Review: The Guernsey Literary and Potato Peel Pie Society
by Mary Ann Shaffer and Annie Barrows
“ I wonder how the book got to Guernsey? Perhaps there is some sort of secret homing instinct in books that brings them to their perfect readers.” January 1946: London is emerging from the shadow of the Second World War, and writer Juliet Ashton is looking for her next book subject. Who could imagine that she would find it in a letter from a man she’s never met, a native of the island of Guernsey, who has come across her name written inside a book by Charles Lamb….
As Juliet and her new correspondent exchange letters, Juliet is drawn into the world of this man and his friends—and what a wonderfully eccentric world it is. The Guernsey Literary and Potato Peel Pie Society—born as a spur-of-the-moment alibi when its members were discovered breaking curfew by the Germans occupying their island—boasts a charming, funny, deeply human cast of characters, from pig farmers to phrenologists, literature lovers all.
Juliet begins a remarkable correspondence with the society’s members, learning about their island, their taste in books, and the impact the recent German occupation has had on their lives. Captivated by their stories, she sets sail for Guernsey, and what she finds will change her forever.
Written with warmth and humor as a series of letters, this novel is a celebration of the written word in all its guises, and of finding connection in the most surprising ways.
Juliet Ashton is a writer. She has written a series of articles for the paper about World War II. She is looking for something new to write, something that has nothing to do with the war.
One day, she recieves an unexpected letter from Dawsy Adams, he lives on the Island of Guernsey. He has a copy of a book that she used to own. He expressed his gratitude for the book and his love of the books author, Charles Lamb. This letter sets of a series of letters between Juliet and Dawsey and may other residents Guernsey. A story begins to unfold of the occupation of the Germans and how the people of Guernsey adapt and live. It is a story of survival and heartache.
Juliet grows to love the people and desires to meet them. She also has some decisions that need to be made in her personal life and some distance would be good to gain perspective.

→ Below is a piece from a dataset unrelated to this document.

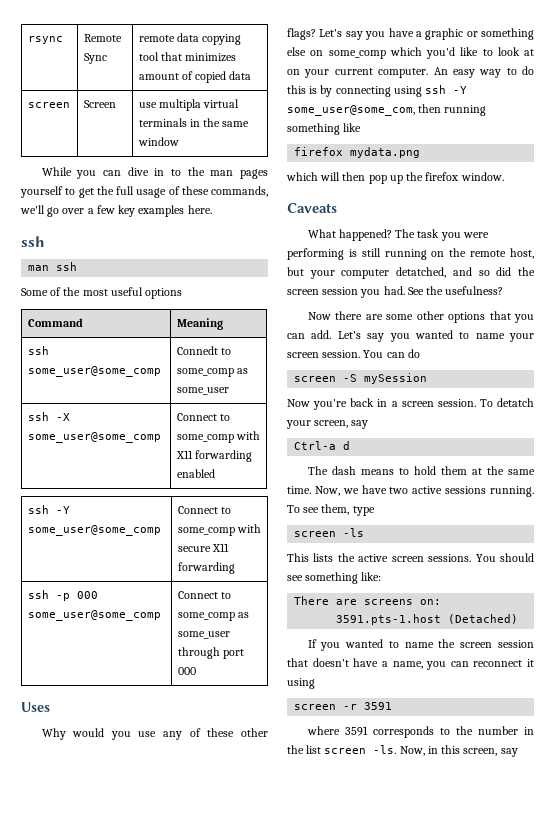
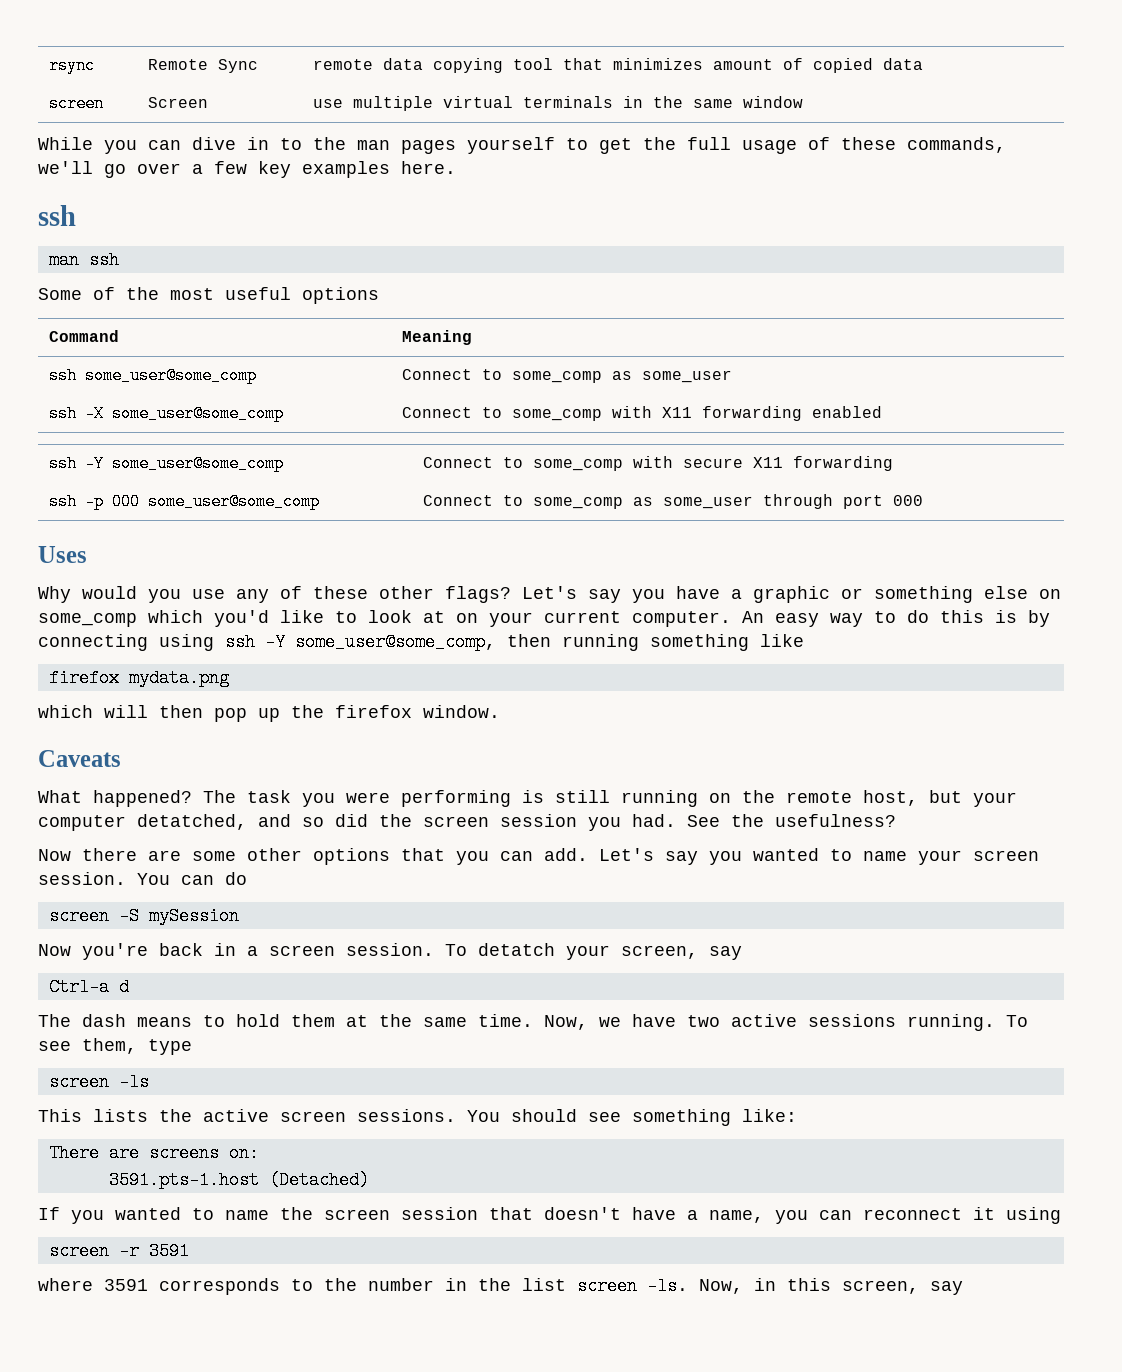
[158,99,201,111] multipla -> [353,96,434,111] multiple
[176,346,218,355] Connedt -> [402,369,473,380] Connect
[287,105,415,116] some_user@some_com, -> [295,633,496,651] some_user@some_comp,

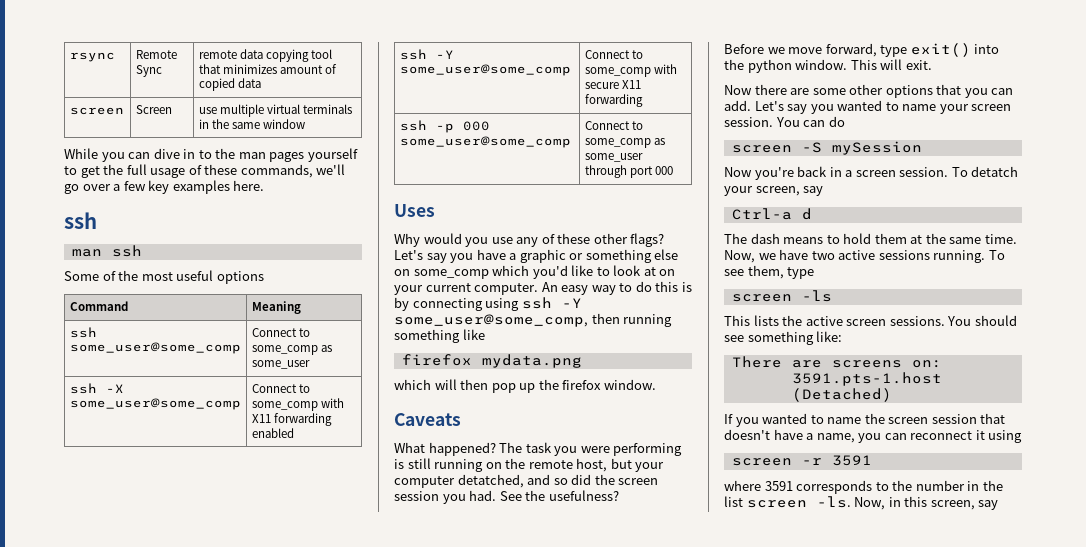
(896, 820) none -> [724,43,1000,57] [724,59,932,73] // Before we move forward, type exit() into the python window. This will exit.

I decided to read this book because of the great reviews. I cannot say that this book disappointed me in any way. I loved the historical aspects, learning of life under German occupation. The plight of the people was very interesting. I love that the authors made it clear that not all of the German soldiers agreed with their government. I also appreciate that life doesn't always turn out to be what you expect, look for the good things where you are.
There was a quote in the book that is wonderful. "That's what I love about reading: one tiny thing will interest you in a book, and another tiny thing will lead you to another book, and another bit there will lead you onto a third book. It's geometrically progressive - all with no end in sight, and for no other reason than sheer enjoyment."
This quote has led me to my next book to read - Skeletons at the Feast. Another book dealing with the victims of World War II.
This book was very well written. I liked this book and I am giving it a four star rating. This is worth reading.